(EXTRAIT):
-------------------------
© SNFGE, 2008
Société Nationale Française de Gastro-Entérologie Envoyer à un ami Imprimer

Les résultats de la première campagne du dépistage du cancer colorectal en Roumanie
R. Mateescu

 Introduction

Réussir le diagnostique du cancer colorectal dans un stade incipient permet d'améliorer le pronostic de la maladie, ou de sauver la vie des nombreux patients. C'est le motif qui a conduit des nombreux pays a appliquer des programmes de dépistage du cancer colorectal. Depuis 2003 un programme de dépistage a été introduit en Roumanie, dans quelques centres pilotes. Il est basé sur l'identification des saignements occultes dans les selles, chez tous les sujets ages de plus de 50 ans, ayant un risque moyen d'apparition du cancer colorectal. Le risque moyen a été défini comme l'absence des antécédents personnels ou familiaux de cancer colorectal, l'absence des polypes du colon connus ou des maladies inflammatoires du colon et absence d'exploration coloscopique dans les 5 dernières années. Le but de cet étude est celui de présenter les résultats du programme de dépistage du cancer colorectal dirige par le Service de Hepatogastroenterologie de l'Hôpital Colentina, dans la population adulte de Bucarest.
 

 Matériels et Méthodes

Le programme de dépistage c'est déroulé entre 1 Janvier 2004 et 31 Juillet 2007 a Bucarest. Les médecins généralistes qui ont accepte de participer, ont sélectionné 3182 patients (63,3% des femmes et 36,7% d'hommes) ayant un risque moyen de cancer colorectal. Ces patients ont été testes pour la présence d'hémorragies occultes dans les selles (avec le test Hemoccult II Sensa®). Pour ceux qui ont été testés positifs, une coloscopie a été proposée. Les données des résultats ont été collectées et standardisées.
-------------------------
(ITEMS EXTRAITS):
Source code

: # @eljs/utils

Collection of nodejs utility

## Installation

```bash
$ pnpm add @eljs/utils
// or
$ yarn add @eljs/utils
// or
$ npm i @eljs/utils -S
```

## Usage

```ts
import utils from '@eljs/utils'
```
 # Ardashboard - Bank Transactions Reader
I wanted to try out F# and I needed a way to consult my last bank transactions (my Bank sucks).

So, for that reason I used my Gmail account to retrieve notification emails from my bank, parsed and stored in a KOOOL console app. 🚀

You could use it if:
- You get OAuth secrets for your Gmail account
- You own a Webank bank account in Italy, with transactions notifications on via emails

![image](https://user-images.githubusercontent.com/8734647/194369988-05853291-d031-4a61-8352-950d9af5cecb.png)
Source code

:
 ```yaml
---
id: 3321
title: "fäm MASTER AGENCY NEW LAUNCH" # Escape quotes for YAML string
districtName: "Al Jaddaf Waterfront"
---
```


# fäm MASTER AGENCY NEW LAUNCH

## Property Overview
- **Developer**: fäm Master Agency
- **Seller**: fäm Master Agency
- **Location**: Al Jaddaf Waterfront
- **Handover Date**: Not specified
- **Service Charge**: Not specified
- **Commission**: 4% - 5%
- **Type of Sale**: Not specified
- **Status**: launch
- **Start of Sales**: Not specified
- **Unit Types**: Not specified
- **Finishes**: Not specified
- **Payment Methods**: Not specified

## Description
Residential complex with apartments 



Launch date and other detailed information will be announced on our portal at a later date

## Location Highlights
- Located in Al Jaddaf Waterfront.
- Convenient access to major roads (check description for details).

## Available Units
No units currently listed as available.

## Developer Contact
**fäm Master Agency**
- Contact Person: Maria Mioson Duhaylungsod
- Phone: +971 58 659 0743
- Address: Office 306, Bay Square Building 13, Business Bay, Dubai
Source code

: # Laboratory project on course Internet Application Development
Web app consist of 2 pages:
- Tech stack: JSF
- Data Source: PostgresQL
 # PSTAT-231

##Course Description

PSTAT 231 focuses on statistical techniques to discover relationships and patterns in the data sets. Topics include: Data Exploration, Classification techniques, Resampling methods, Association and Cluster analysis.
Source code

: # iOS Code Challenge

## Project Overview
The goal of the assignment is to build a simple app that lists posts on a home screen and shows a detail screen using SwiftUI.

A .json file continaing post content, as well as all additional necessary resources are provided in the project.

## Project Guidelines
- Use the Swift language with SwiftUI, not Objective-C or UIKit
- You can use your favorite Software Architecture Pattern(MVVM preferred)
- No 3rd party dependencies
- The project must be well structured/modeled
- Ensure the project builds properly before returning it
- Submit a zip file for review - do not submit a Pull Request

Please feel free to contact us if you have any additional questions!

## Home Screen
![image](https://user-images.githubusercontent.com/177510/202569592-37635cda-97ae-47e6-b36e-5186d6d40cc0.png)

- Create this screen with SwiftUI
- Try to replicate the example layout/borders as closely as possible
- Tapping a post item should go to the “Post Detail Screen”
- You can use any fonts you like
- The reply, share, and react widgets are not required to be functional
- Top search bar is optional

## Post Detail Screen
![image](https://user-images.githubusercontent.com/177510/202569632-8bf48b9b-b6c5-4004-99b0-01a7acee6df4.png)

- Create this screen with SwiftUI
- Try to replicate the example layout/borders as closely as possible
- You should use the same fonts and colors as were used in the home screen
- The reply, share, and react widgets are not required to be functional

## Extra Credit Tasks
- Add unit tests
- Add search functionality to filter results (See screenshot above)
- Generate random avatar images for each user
-------------------------
(CONSIGNE): Poursuivez le texte sur le dépistage du cancer colorectal en Roumanie en reprenant juste après sa dernière phrase.

(RÉPONSE ATTENDUE):
 Résultats

Sur 3182 sujets sélectionnés, 1158 (36,4%) n'ont pas retourné les tests. Sur les 2024 tests récupérés, 103 (5,1%) ont montré la présence du sang. Une exploration coloscopique a été proposée pour tous ces patients, mais seulement 68 (66%) l'ont accepté, tandis que 35 patients (34%) l'ont refusé. Pour tous les patients la préparation a été réalisée avec du macrogol. Les coloscopies ont été pratiquées par l'un des 3 endoscopistes du Service et ont été totales dans 95,6% des cas. Dans 4,4% des cas un lavement baryté a été nécessaire en complément. Dans 28 cas (41,2%) des lésions néoplasiques ont été retrouvées : 9 adénocarcinomes et 19 adénomes, dont 3 avancés (dimensions supérieures a 10 mm. Ou contingent villeux ou dysplasie de haut grade a l'examen histologique). Des lésions non-néoplasiques avec potentiel hémorragique (angiodysplasies, diverticules, varices colorectales, hémorroïdes) ont été retrouves dans 15 cas (22%). Chez 25 sujets (36,8%) l'examen pratiqué n'a pas retrouvé de lésions (résultats faux positifs). La découverte simultanée d'un adénome et d'un cancer colorectal a été prise en compte seulement sur la liste des cancers. Tous les adénomes ou les adénocarcinomes ont été traités par moyens endoscopiques ou chirurgicaux.
 

 Conclusion

La valeur prédictive positive du test Hemoccult ® est de 13,2% pour le cancer colorectal et de 28% pour les adénomes. Les chiffres sont comparables avec ceux provenant des pays où la pratique du dépistage du cancer colorectal est largement répandue, soulignant ainsi la nécessite de généraliser le programme de dépistage au niveau national.